— start Source extract —
SHIJIAZHUANG, China (AP) ― A Chinese court handed down the death penalty Thursday to a man convicted of endangering public safety in the first sentencing connected with the contaminated milk scandal that has shocked the country.

The Intermediate People's Court in Shijiazhuang sentenced 40-year-old Zhang Yujun to death for running a workshop that was allegedly China's largest source of melamine, which was blamed in the deaths of at least six babies and the illnesses of nearly 300,000 others.

Court spokesman Wang Wei said a second man, Zhang Yanzhang, 24, was sentenced to life imprisonment for endangering public safety. He was accused of working with Zhang to buy and resell powder to others.

The court is expected to hand down a sentence later Thursday for Tian Wenhua, the 66-year-old general manager and chairwoman for Sanlu Group Co., the dairy at the heart of the scandal. She is the highest profile official charged in the food safety crisis widely seen as a national disgrace that highlighted corporate and official shortcomings and corruption.

Tian has pleaded guilty to charges of producing and selling fake or substandard products after infant formula made by her company was tainted with the melamine.

State media earlier reported that Tian could face the death penalty but her lawyer Liu Xinwei was quoted earlier this week in the Beijing News as saying otherwise.

"According to the criminal law, there is no capital punishment for the crime of manufacturing and selling fake or substandard products. Therefore, the most severe penalty for her would be life imprisonment," Liu said.
— end Source extract —
Exercise requirements:
a. Decide whether each statement agrees with the milk scandal report, answering yes or no and quoting the deciding words: (i) Zhang Yanzhang received the death penalty. (ii) Tian Wenhua has pleaded guilty. (iii) Zhang Yujun is 40 years old.
b. Retype the milk scandal report from "Court spokesman Wang" to "powder to others.".
— start Given data —
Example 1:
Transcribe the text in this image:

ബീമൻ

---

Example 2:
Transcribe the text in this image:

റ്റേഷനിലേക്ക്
— end Given data —
Problem solutions:
a.
(i) No: "was sentenced to life imprisonment for endangering public safety"
(ii) Yes: "Tian has pleaded guilty to charges of producing and selling fake or substandard products"
(iii) Yes: "40-year-old Zhang Yujun"

b.
Court spokesman Wang Wei said a second man, Zhang Yanzhang, 24, was sentenced to life imprisonment for endangering public safety. He was accused of working with Zhang to buy and resell powder to others.